Türk futbolunda 2-3 sene öncesine kadar inanılmaz bir yabancı oyuncu hastalığı vardı; fakat zor da olsa bu durumun ne ülkemize, ne de ülkemizin futboluna herhangi bir etkisi olmayacağını anlamış olduk. Amatör liglerde, profesyonel alt liglerimizde yüzlerce yetenekli genç oyuncularımız yabancı oyuncu hastalığından ötürü kaybolup gitmek durumunda kaldılar.

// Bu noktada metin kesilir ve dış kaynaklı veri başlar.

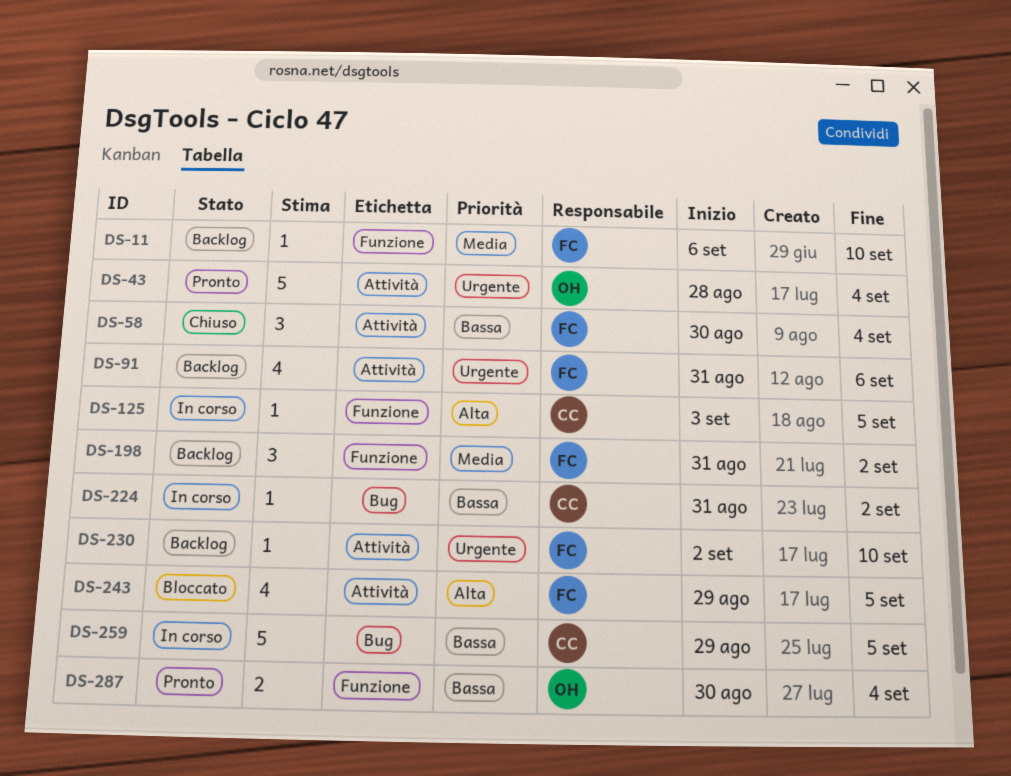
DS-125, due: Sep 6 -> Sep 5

Özellikle yabacı oyuncu kuralının kalmasından sonra şans bulan genç oyuncularımız, hem kendi kulüplerinde forma şansı buldular hem de Avrupa'nın köklü kulüplerine transfer yapma şansı yakaladılar.
Teknik direktörlerimiz, kulüp yöneticilerimizin biraz olsun kendi evlatlarına şans verdikleri zaman onların neler yapabileceklerini görmeleri Türk futbolundaki zihniyetin değişmesine neden oldu. En yakın örnek olarak Kerem Aktürkoğlu 1 sene önce TFF.3 lig ekiplerden 24 Erzincanspor forması terletirken, sadece 1 sene sonra Galatasaray'a transfer yaparak milli takım formasını giyme şansını yakaladı ve şu anda Galatasaray'ın en değerli oyuncularından bir tanesi konumuna gelmiş durumda.
Bundan 10 sence önce Fenerbahçe'nin genç Semih'i, Semih Şentürk, Zico bana seni oynatmak istiyorum; Aziz Yıldırım Kezman'a milyon dolarlar verdim onu oynatacaksın diyerek o zaman olan zihniyeti apaçık bir şekilde bizlere anlatıyordu. Kezman'a milyonlar vermek yerine Semih'i oynatarak, verim alarak ve Semih'i satıp milyonlar kazanıp, yeni Semih'ler kazanmayı tercih etmeyecek bir anlayışa sahip olmaya ülke genelinde maalesef başaramıyorduk.
Günümüz futbolunda ise Süper Lig takımlarımız Avrupa'da oynayan oyuncularımızdan esinlenerek genç oyuncalara ve alt yapılara ciddi bir yatırım yapmaya başladığını söyleyebiliriz. Birçok takımımız alt liglerden oyuncu alarak, ya süre alabileceği bir takıma kiralayarak ya da azda olsa kendi bünyesinde oyuncuyu oynatarak kazanmaya çalışıyor. Umuyorum ki bu zihniyeti daha ileriye taşıyarak 80 milyonluk Türkiye'mizde Dünya futboluna ve Milli Takımımıza çok daha fazla oyuncu yetiştirip,kazandıracağız.